If the collapse stops and the object becomes stable, ##\epsilon## cannot be smaller than ##1/8## of the Schwarzschild radius, since ##9/8## of the Schwarzschild radius is the smallest possible radius for a stable object by Buchdahl's Theorem.
 
  • Like
Likes Dale
  • #4
You have forgotten to mention that there are assumptions for this theorem. These assumptions have been described in the literature in the following words: "The assumptions used to derive the Buchdahl inequality are very restrictive and for instance neither of them hold in a simple soap bubble." And while one can prove some similar bounds using weaker energy conditions, I would refer to arxiv:gr-qc/0001099 for a general criticism of such energy conditions.

Then, the consideration is obviously not about proposing realistic matter which would lead to GR solutions with such configurations. It is about what the derivation of Hawking radiation is worth. It is derived for semiclassical gravity, and the classical solution serves simply as a background. If this background is a GR solution, or a solution of some other metric theory of gravity, like a theory of massive gravity which has stable stars very close to the Schwarzschild radius, or GR with some exotic matter forming gravastars, is irrelevant for the further derivation. The article

Paranjape, A., Padmanabhan, T. (2009).
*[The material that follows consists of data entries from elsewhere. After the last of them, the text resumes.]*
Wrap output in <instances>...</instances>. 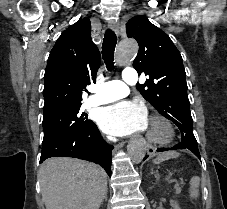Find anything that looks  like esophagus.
Instances as JSON below:
<instances>
[{
  "label": "esophagus",
  "instance_id": "obj_1",
  "mask_svg": "<svg viewBox=\"0 0 227 209\" xmlns=\"http://www.w3.org/2000/svg\"><path fill=\"white\" fill-rule=\"evenodd\" d=\"M112 28L114 29L115 33L119 34V29H120L119 24L113 23ZM149 147L151 149H148L147 153L149 154V156H152V154L156 153V150L152 149L154 147L152 144Z\"/></svg>",
  "mask_w": 227,
  "mask_h": 209
}]
</instances>
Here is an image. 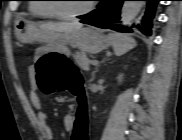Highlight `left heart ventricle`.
Masks as SVG:
<instances>
[{"label": "left heart ventricle", "instance_id": "obj_1", "mask_svg": "<svg viewBox=\"0 0 182 140\" xmlns=\"http://www.w3.org/2000/svg\"><path fill=\"white\" fill-rule=\"evenodd\" d=\"M85 2L86 1L83 0H64V2L60 4V7L65 12L73 13L83 9L87 5Z\"/></svg>", "mask_w": 182, "mask_h": 140}]
</instances>
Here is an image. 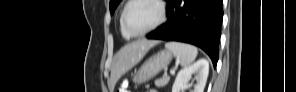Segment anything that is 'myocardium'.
<instances>
[{
	"instance_id": "f54148a6",
	"label": "myocardium",
	"mask_w": 296,
	"mask_h": 92,
	"mask_svg": "<svg viewBox=\"0 0 296 92\" xmlns=\"http://www.w3.org/2000/svg\"><path fill=\"white\" fill-rule=\"evenodd\" d=\"M136 1H141V0H130L126 3L122 14H121V23L122 26L124 28V30L132 37H140V36H144L150 32H152L153 30L157 29L160 25H162V23L165 21L166 18V8L165 5L162 1L160 0H148V1H152L154 2L158 8H159V18L158 20L148 29L144 30V31H140V32H135L129 29L127 22H126V13L128 8L130 7V5Z\"/></svg>"
}]
</instances>
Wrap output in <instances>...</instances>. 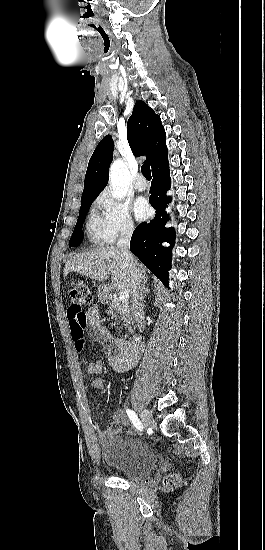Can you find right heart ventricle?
<instances>
[{
  "label": "right heart ventricle",
  "mask_w": 265,
  "mask_h": 550,
  "mask_svg": "<svg viewBox=\"0 0 265 550\" xmlns=\"http://www.w3.org/2000/svg\"><path fill=\"white\" fill-rule=\"evenodd\" d=\"M86 232L88 238L94 244L110 242L104 229L103 218L95 211L91 212L88 217Z\"/></svg>",
  "instance_id": "1"
}]
</instances>
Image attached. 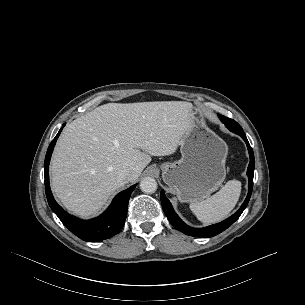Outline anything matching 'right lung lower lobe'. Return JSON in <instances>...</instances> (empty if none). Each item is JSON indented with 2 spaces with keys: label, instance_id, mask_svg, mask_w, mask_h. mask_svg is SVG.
I'll return each instance as SVG.
<instances>
[{
  "label": "right lung lower lobe",
  "instance_id": "1",
  "mask_svg": "<svg viewBox=\"0 0 305 305\" xmlns=\"http://www.w3.org/2000/svg\"><path fill=\"white\" fill-rule=\"evenodd\" d=\"M61 131L62 128L49 145L44 162L45 191L48 204L62 223L82 240L96 242L110 238L119 233L125 223L128 201L136 184L117 194L108 209L96 218L81 220L69 215L56 203L49 186V162Z\"/></svg>",
  "mask_w": 305,
  "mask_h": 305
}]
</instances>
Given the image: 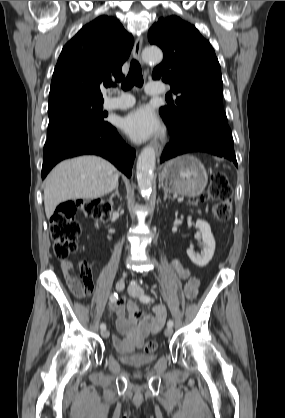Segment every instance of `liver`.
I'll list each match as a JSON object with an SVG mask.
<instances>
[{
    "instance_id": "1",
    "label": "liver",
    "mask_w": 285,
    "mask_h": 418,
    "mask_svg": "<svg viewBox=\"0 0 285 418\" xmlns=\"http://www.w3.org/2000/svg\"><path fill=\"white\" fill-rule=\"evenodd\" d=\"M119 172L97 156H80L59 163L47 176L44 187L45 213L49 219L56 207L71 199H95L113 191Z\"/></svg>"
}]
</instances>
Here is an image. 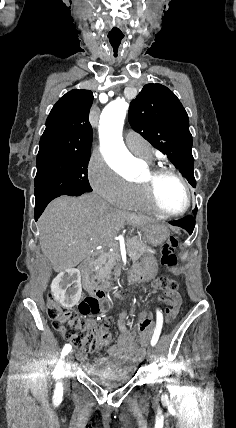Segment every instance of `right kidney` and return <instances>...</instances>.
Returning a JSON list of instances; mask_svg holds the SVG:
<instances>
[{
  "label": "right kidney",
  "mask_w": 236,
  "mask_h": 428,
  "mask_svg": "<svg viewBox=\"0 0 236 428\" xmlns=\"http://www.w3.org/2000/svg\"><path fill=\"white\" fill-rule=\"evenodd\" d=\"M65 278H69L66 280ZM51 290L53 292L54 300H59L62 306L70 308L78 304L81 298V276L77 269H62L57 277L53 278ZM76 288V290H75ZM75 292H67L74 291Z\"/></svg>",
  "instance_id": "right-kidney-1"
}]
</instances>
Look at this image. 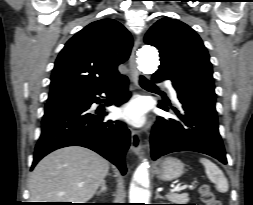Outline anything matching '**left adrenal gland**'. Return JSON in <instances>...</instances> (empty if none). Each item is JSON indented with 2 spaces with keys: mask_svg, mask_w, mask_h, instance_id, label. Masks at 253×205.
<instances>
[{
  "mask_svg": "<svg viewBox=\"0 0 253 205\" xmlns=\"http://www.w3.org/2000/svg\"><path fill=\"white\" fill-rule=\"evenodd\" d=\"M155 194H156L155 199H157V198L163 199V197L159 194L158 191H156Z\"/></svg>",
  "mask_w": 253,
  "mask_h": 205,
  "instance_id": "a2214340",
  "label": "left adrenal gland"
}]
</instances>
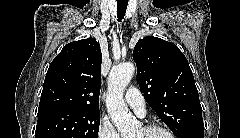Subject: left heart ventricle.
I'll use <instances>...</instances> for the list:
<instances>
[{"mask_svg": "<svg viewBox=\"0 0 240 138\" xmlns=\"http://www.w3.org/2000/svg\"><path fill=\"white\" fill-rule=\"evenodd\" d=\"M166 134L160 131H154V132H146L142 129H140L138 132L134 134L133 138H166Z\"/></svg>", "mask_w": 240, "mask_h": 138, "instance_id": "obj_1", "label": "left heart ventricle"}]
</instances>
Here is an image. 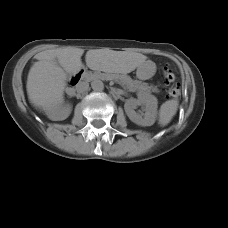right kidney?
Wrapping results in <instances>:
<instances>
[{
	"label": "right kidney",
	"instance_id": "obj_1",
	"mask_svg": "<svg viewBox=\"0 0 228 228\" xmlns=\"http://www.w3.org/2000/svg\"><path fill=\"white\" fill-rule=\"evenodd\" d=\"M71 112V106L69 104L59 106L57 109L48 113V117L53 121L65 120Z\"/></svg>",
	"mask_w": 228,
	"mask_h": 228
}]
</instances>
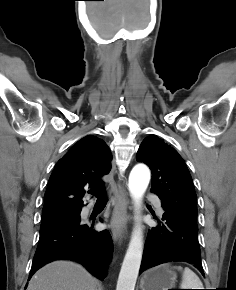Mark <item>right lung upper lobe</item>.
I'll use <instances>...</instances> for the list:
<instances>
[{
  "label": "right lung upper lobe",
  "mask_w": 236,
  "mask_h": 290,
  "mask_svg": "<svg viewBox=\"0 0 236 290\" xmlns=\"http://www.w3.org/2000/svg\"><path fill=\"white\" fill-rule=\"evenodd\" d=\"M111 170V153L95 136L79 140L56 164L45 192L42 215L81 211L85 189L102 190Z\"/></svg>",
  "instance_id": "1"
}]
</instances>
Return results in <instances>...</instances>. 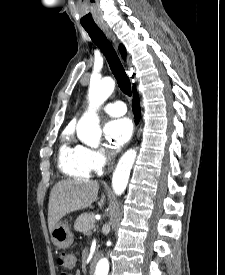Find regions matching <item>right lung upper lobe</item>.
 <instances>
[{
    "mask_svg": "<svg viewBox=\"0 0 225 275\" xmlns=\"http://www.w3.org/2000/svg\"><path fill=\"white\" fill-rule=\"evenodd\" d=\"M119 49H120V52H121L123 58H125V56H126V50H125L124 46H123V45H120V46H119Z\"/></svg>",
    "mask_w": 225,
    "mask_h": 275,
    "instance_id": "1",
    "label": "right lung upper lobe"
}]
</instances>
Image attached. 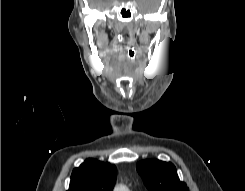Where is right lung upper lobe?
Wrapping results in <instances>:
<instances>
[{
	"instance_id": "obj_1",
	"label": "right lung upper lobe",
	"mask_w": 245,
	"mask_h": 191,
	"mask_svg": "<svg viewBox=\"0 0 245 191\" xmlns=\"http://www.w3.org/2000/svg\"><path fill=\"white\" fill-rule=\"evenodd\" d=\"M115 182L114 165L87 159L73 170L68 191H112Z\"/></svg>"
}]
</instances>
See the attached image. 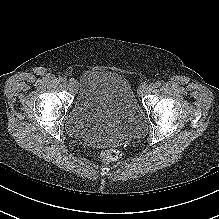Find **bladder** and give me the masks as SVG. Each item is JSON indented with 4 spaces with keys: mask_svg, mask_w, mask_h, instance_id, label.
Returning <instances> with one entry per match:
<instances>
[{
    "mask_svg": "<svg viewBox=\"0 0 219 219\" xmlns=\"http://www.w3.org/2000/svg\"><path fill=\"white\" fill-rule=\"evenodd\" d=\"M76 83V98L65 118L72 137L113 144L145 131V111L125 77L88 70Z\"/></svg>",
    "mask_w": 219,
    "mask_h": 219,
    "instance_id": "1",
    "label": "bladder"
}]
</instances>
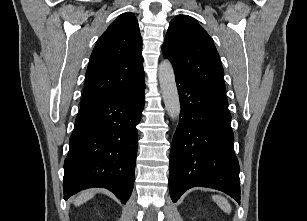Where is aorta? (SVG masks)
<instances>
[{"instance_id":"obj_1","label":"aorta","mask_w":307,"mask_h":221,"mask_svg":"<svg viewBox=\"0 0 307 221\" xmlns=\"http://www.w3.org/2000/svg\"><path fill=\"white\" fill-rule=\"evenodd\" d=\"M158 77L167 113L170 118L177 119L180 114L181 105L176 86L174 70L168 60H163L159 64Z\"/></svg>"}]
</instances>
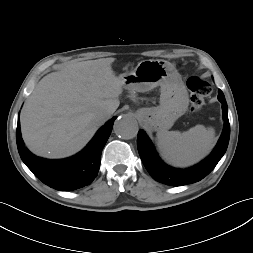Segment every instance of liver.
Listing matches in <instances>:
<instances>
[{
	"label": "liver",
	"mask_w": 253,
	"mask_h": 253,
	"mask_svg": "<svg viewBox=\"0 0 253 253\" xmlns=\"http://www.w3.org/2000/svg\"><path fill=\"white\" fill-rule=\"evenodd\" d=\"M115 58L72 63L43 77L21 112L26 146L38 156L64 158L80 151L100 124L95 114L119 107L122 80L115 76Z\"/></svg>",
	"instance_id": "6515ba94"
}]
</instances>
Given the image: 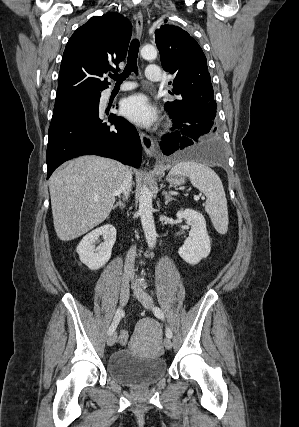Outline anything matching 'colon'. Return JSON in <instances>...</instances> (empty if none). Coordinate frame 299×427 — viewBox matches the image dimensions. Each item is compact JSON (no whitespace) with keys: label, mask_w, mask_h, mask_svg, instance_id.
<instances>
[{"label":"colon","mask_w":299,"mask_h":427,"mask_svg":"<svg viewBox=\"0 0 299 427\" xmlns=\"http://www.w3.org/2000/svg\"><path fill=\"white\" fill-rule=\"evenodd\" d=\"M128 338H129L128 332L124 331L123 335L120 338V342L122 344H125L127 342Z\"/></svg>","instance_id":"1"}]
</instances>
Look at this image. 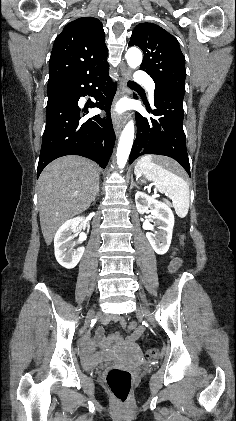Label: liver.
<instances>
[{
  "label": "liver",
  "mask_w": 236,
  "mask_h": 421,
  "mask_svg": "<svg viewBox=\"0 0 236 421\" xmlns=\"http://www.w3.org/2000/svg\"><path fill=\"white\" fill-rule=\"evenodd\" d=\"M155 160L169 162L163 156H155ZM98 178L97 164L84 156L68 154L47 164L37 180L39 217L46 245H51L65 221L90 206Z\"/></svg>",
  "instance_id": "liver-1"
}]
</instances>
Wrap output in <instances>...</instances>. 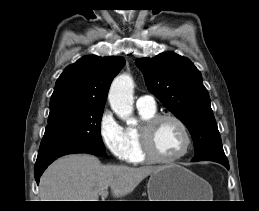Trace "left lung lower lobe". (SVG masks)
Returning <instances> with one entry per match:
<instances>
[{
  "label": "left lung lower lobe",
  "mask_w": 259,
  "mask_h": 211,
  "mask_svg": "<svg viewBox=\"0 0 259 211\" xmlns=\"http://www.w3.org/2000/svg\"><path fill=\"white\" fill-rule=\"evenodd\" d=\"M221 164H223L227 169H229V164H228V162H222Z\"/></svg>",
  "instance_id": "left-lung-lower-lobe-1"
}]
</instances>
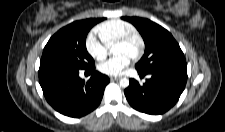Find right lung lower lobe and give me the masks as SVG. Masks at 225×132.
I'll list each match as a JSON object with an SVG mask.
<instances>
[{
  "mask_svg": "<svg viewBox=\"0 0 225 132\" xmlns=\"http://www.w3.org/2000/svg\"><path fill=\"white\" fill-rule=\"evenodd\" d=\"M79 70L63 66H40L39 82L47 102L63 115L78 118L98 107L109 78L95 72V65L84 69L93 72L85 82Z\"/></svg>",
  "mask_w": 225,
  "mask_h": 132,
  "instance_id": "right-lung-lower-lobe-1",
  "label": "right lung lower lobe"
}]
</instances>
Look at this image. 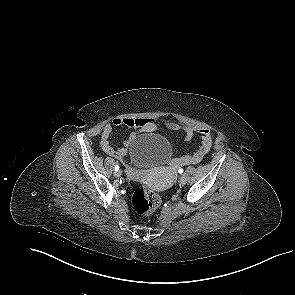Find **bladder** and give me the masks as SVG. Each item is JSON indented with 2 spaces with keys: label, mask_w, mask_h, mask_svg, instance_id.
Segmentation results:
<instances>
[{
  "label": "bladder",
  "mask_w": 295,
  "mask_h": 295,
  "mask_svg": "<svg viewBox=\"0 0 295 295\" xmlns=\"http://www.w3.org/2000/svg\"><path fill=\"white\" fill-rule=\"evenodd\" d=\"M172 157L169 141L160 134L147 133L133 140L129 148L130 163L136 168L165 165Z\"/></svg>",
  "instance_id": "bladder-1"
}]
</instances>
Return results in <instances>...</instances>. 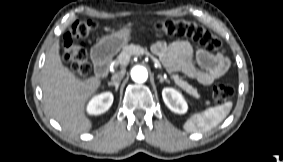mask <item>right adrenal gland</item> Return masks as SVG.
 I'll return each mask as SVG.
<instances>
[{
  "instance_id": "obj_1",
  "label": "right adrenal gland",
  "mask_w": 283,
  "mask_h": 162,
  "mask_svg": "<svg viewBox=\"0 0 283 162\" xmlns=\"http://www.w3.org/2000/svg\"><path fill=\"white\" fill-rule=\"evenodd\" d=\"M119 85H120V83H112V82L108 83V86H114L115 87L116 92L118 91Z\"/></svg>"
}]
</instances>
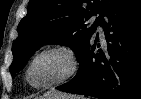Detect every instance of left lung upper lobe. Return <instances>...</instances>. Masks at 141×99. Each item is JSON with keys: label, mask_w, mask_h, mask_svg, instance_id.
<instances>
[{"label": "left lung upper lobe", "mask_w": 141, "mask_h": 99, "mask_svg": "<svg viewBox=\"0 0 141 99\" xmlns=\"http://www.w3.org/2000/svg\"><path fill=\"white\" fill-rule=\"evenodd\" d=\"M116 0H30L28 13L18 25V38L12 46V77L30 56L45 44L69 46L80 59L92 40L105 11ZM100 14L91 27L85 22Z\"/></svg>", "instance_id": "left-lung-upper-lobe-1"}]
</instances>
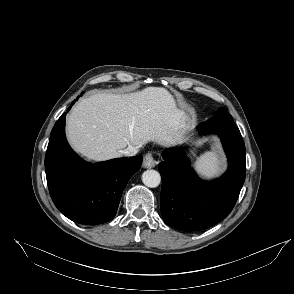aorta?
<instances>
[{
	"label": "aorta",
	"mask_w": 294,
	"mask_h": 294,
	"mask_svg": "<svg viewBox=\"0 0 294 294\" xmlns=\"http://www.w3.org/2000/svg\"><path fill=\"white\" fill-rule=\"evenodd\" d=\"M142 182L150 188L157 187L161 182V176L156 170H146L142 174Z\"/></svg>",
	"instance_id": "obj_1"
}]
</instances>
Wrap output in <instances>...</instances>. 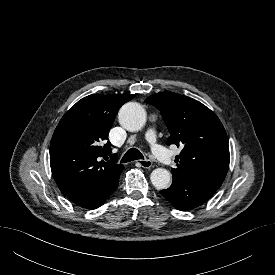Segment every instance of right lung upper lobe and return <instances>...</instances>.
Returning <instances> with one entry per match:
<instances>
[{"label": "right lung upper lobe", "instance_id": "1", "mask_svg": "<svg viewBox=\"0 0 275 275\" xmlns=\"http://www.w3.org/2000/svg\"><path fill=\"white\" fill-rule=\"evenodd\" d=\"M133 94H93L71 107L56 127L50 144V165L63 195L108 183L123 169L111 155L108 132L120 107ZM102 143H106L101 146ZM105 162L101 160L103 157Z\"/></svg>", "mask_w": 275, "mask_h": 275}]
</instances>
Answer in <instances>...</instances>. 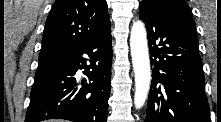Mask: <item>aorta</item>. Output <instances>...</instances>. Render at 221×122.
<instances>
[{
	"label": "aorta",
	"instance_id": "obj_1",
	"mask_svg": "<svg viewBox=\"0 0 221 122\" xmlns=\"http://www.w3.org/2000/svg\"><path fill=\"white\" fill-rule=\"evenodd\" d=\"M130 49L135 74L134 104L139 109L146 101L151 82L147 35L145 26L141 21L133 23L130 35Z\"/></svg>",
	"mask_w": 221,
	"mask_h": 122
}]
</instances>
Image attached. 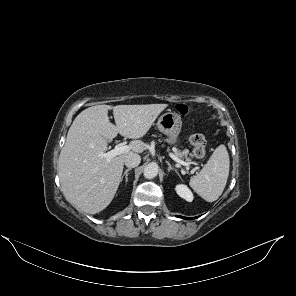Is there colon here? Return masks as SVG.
I'll return each instance as SVG.
<instances>
[{"mask_svg": "<svg viewBox=\"0 0 296 296\" xmlns=\"http://www.w3.org/2000/svg\"><path fill=\"white\" fill-rule=\"evenodd\" d=\"M176 110L181 115H187L190 112V108L186 104H178ZM189 141L193 147L194 155L199 159L204 158L207 144L205 136L202 134H193L190 136Z\"/></svg>", "mask_w": 296, "mask_h": 296, "instance_id": "5ec220e1", "label": "colon"}]
</instances>
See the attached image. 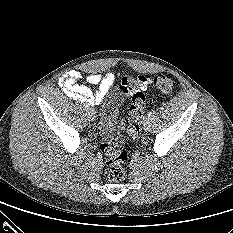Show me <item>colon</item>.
I'll return each instance as SVG.
<instances>
[{
	"mask_svg": "<svg viewBox=\"0 0 233 233\" xmlns=\"http://www.w3.org/2000/svg\"><path fill=\"white\" fill-rule=\"evenodd\" d=\"M153 85L163 94L170 95L174 90V82L165 75H157L152 79ZM129 89L132 92V103L129 107L128 117L124 121V129L130 136L139 133L144 109L146 106L145 95L142 92L140 80L133 81ZM102 153L106 156L107 176L109 180L117 182L124 177V162L127 159V152L124 147L117 142H102L100 145Z\"/></svg>",
	"mask_w": 233,
	"mask_h": 233,
	"instance_id": "5ec220e1",
	"label": "colon"
}]
</instances>
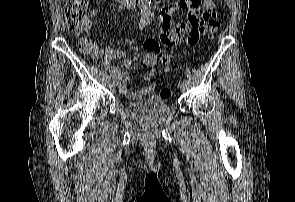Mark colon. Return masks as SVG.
<instances>
[{
    "instance_id": "obj_1",
    "label": "colon",
    "mask_w": 295,
    "mask_h": 202,
    "mask_svg": "<svg viewBox=\"0 0 295 202\" xmlns=\"http://www.w3.org/2000/svg\"><path fill=\"white\" fill-rule=\"evenodd\" d=\"M64 13L66 25L69 31L75 34H82L89 28V20L87 19V0H66L64 5ZM219 27V20L216 13H213L209 22L208 30L211 34L215 33ZM155 43V42H153ZM80 48L83 51H90L91 46L85 40H81ZM143 68H146L147 75H156V68L158 65L157 52H146V56H142ZM158 86L157 82H149L145 85V90H155ZM171 96V90L169 88H163L160 91V97L168 99Z\"/></svg>"
}]
</instances>
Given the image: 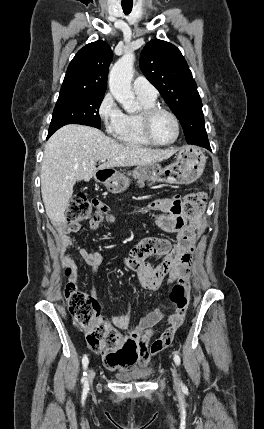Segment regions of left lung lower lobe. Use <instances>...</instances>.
Listing matches in <instances>:
<instances>
[{"label":"left lung lower lobe","instance_id":"1","mask_svg":"<svg viewBox=\"0 0 264 429\" xmlns=\"http://www.w3.org/2000/svg\"><path fill=\"white\" fill-rule=\"evenodd\" d=\"M199 146H202V147L207 148L208 150H211L209 143H204V144L199 145Z\"/></svg>","mask_w":264,"mask_h":429}]
</instances>
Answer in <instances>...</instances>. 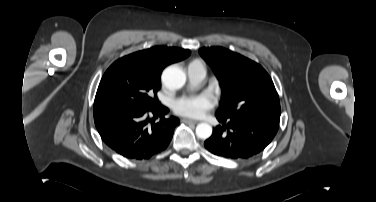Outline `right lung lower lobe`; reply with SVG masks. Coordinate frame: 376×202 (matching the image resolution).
Returning <instances> with one entry per match:
<instances>
[{"instance_id": "right-lung-lower-lobe-1", "label": "right lung lower lobe", "mask_w": 376, "mask_h": 202, "mask_svg": "<svg viewBox=\"0 0 376 202\" xmlns=\"http://www.w3.org/2000/svg\"><path fill=\"white\" fill-rule=\"evenodd\" d=\"M168 111L161 104L149 109L112 107L94 112V121L102 140L110 148L126 158L142 160L169 145L179 119L165 118ZM149 113L161 116L160 122L148 119Z\"/></svg>"}]
</instances>
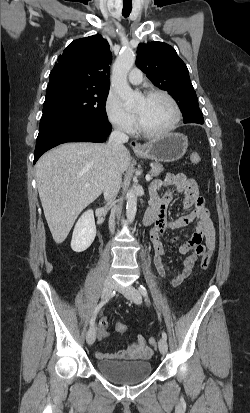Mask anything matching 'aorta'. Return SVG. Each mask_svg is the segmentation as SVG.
Returning <instances> with one entry per match:
<instances>
[{
  "mask_svg": "<svg viewBox=\"0 0 250 413\" xmlns=\"http://www.w3.org/2000/svg\"><path fill=\"white\" fill-rule=\"evenodd\" d=\"M135 54L125 51L117 57L112 70V83L117 94L123 99L126 108H133L141 100L140 92L133 91L127 82V74L135 63ZM126 205V216L129 222H133L136 209L137 197L133 189L128 190Z\"/></svg>",
  "mask_w": 250,
  "mask_h": 413,
  "instance_id": "aorta-1",
  "label": "aorta"
}]
</instances>
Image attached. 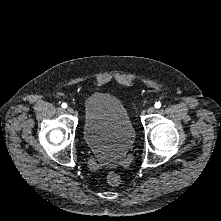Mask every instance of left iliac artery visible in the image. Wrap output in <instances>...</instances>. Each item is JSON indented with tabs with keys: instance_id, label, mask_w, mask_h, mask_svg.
Returning a JSON list of instances; mask_svg holds the SVG:
<instances>
[{
	"instance_id": "44dca946",
	"label": "left iliac artery",
	"mask_w": 221,
	"mask_h": 221,
	"mask_svg": "<svg viewBox=\"0 0 221 221\" xmlns=\"http://www.w3.org/2000/svg\"><path fill=\"white\" fill-rule=\"evenodd\" d=\"M154 106H155V108H160L161 107V103L160 102H156Z\"/></svg>"
}]
</instances>
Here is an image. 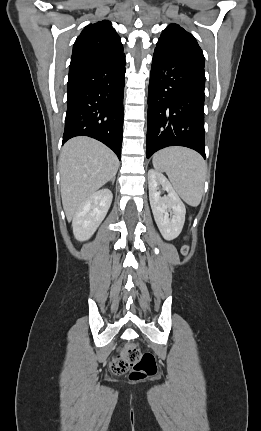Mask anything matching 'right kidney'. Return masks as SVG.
<instances>
[{
  "label": "right kidney",
  "mask_w": 261,
  "mask_h": 431,
  "mask_svg": "<svg viewBox=\"0 0 261 431\" xmlns=\"http://www.w3.org/2000/svg\"><path fill=\"white\" fill-rule=\"evenodd\" d=\"M112 192L105 188L93 193L76 211L73 221V234L79 241L88 240L105 218L112 203Z\"/></svg>",
  "instance_id": "right-kidney-1"
}]
</instances>
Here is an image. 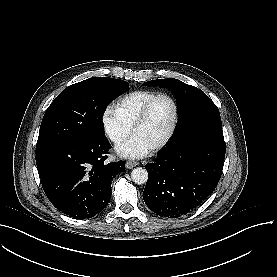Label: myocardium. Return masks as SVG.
I'll use <instances>...</instances> for the list:
<instances>
[{
    "label": "myocardium",
    "mask_w": 277,
    "mask_h": 277,
    "mask_svg": "<svg viewBox=\"0 0 277 277\" xmlns=\"http://www.w3.org/2000/svg\"><path fill=\"white\" fill-rule=\"evenodd\" d=\"M159 99L165 100L171 105L172 114H171V119H170L168 128H167L164 136L159 141H157L156 143L150 145L151 149H157V148L162 147L164 144H166L168 142V140L171 138V136L174 132L176 122H177V106L174 103V101L169 96H167L165 94L156 95L151 101H149L146 104V106L144 107L142 112L139 114V116L137 117V119H136V121H135V123L132 127V134L137 135L138 129L141 126V124L143 123V121L145 120L149 108L151 107V105L155 101H157Z\"/></svg>",
    "instance_id": "f54148a6"
}]
</instances>
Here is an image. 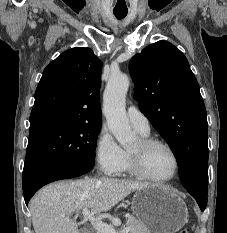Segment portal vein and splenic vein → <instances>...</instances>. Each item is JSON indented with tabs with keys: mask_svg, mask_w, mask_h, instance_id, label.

Radiation from collapsing shells, semiclassical backreaction and black hole formation, Phys.Rev.D 80:044011, arxiv:0906.1768v2,

where the scenario I have considered here has been studied, also found it unnecessary to discuss Buchdahl.
 
  • #5
Elias1960 said:
And while one can prove some similar bounds using weaker energy conditions, I would refer to arxiv:gr-qc/0001099 for a general criticism of such energy conditions.
Although you can find here or there someone who dislikes energy conditions, they are by far accepted and used by more authors than they are rejected.

In particular, I use and accept energy conditions and find proofs, like yours, that blatantly violate them entirely unconvincing.
 
  • #6
My posts here are not intended to prove something, but to illustrate that there is no proof that Hawking radiation exists.

I would, similar to you, not take seriously claims about the existence of, say, traversable wormholes if they depend on violations of reasonable energy conditions.

But once the aim is to show (moreover, in a popular forum, not a scientific paper) that the derivation of Hawking radiation has a serious problem (namely the trans-Planckian one), then I'm essentially free to use whatever background I like to illustrate the problems related with that proof. Because it is that proof, if it is worth to be named a proof, which has to cover everything which is not excluded by the conditions of the proof. And this clearly includes matter which does not fulfill particular energy conditions - even if these energy conditions are reliable.
 
  • Sad
Likes weirdoguy
  • #7
If you are comfortable with a "proof" as long as it fails only for backgrounds which violate some energy conditions (even if these energy conditions are not listed among the assumptions of the theorem), I give up attempts to convince you.

As mentioned earlier, there are many proofs, so your argument likely does not apply to all of them anyway.

First, let's quote about the reliability of these proofs.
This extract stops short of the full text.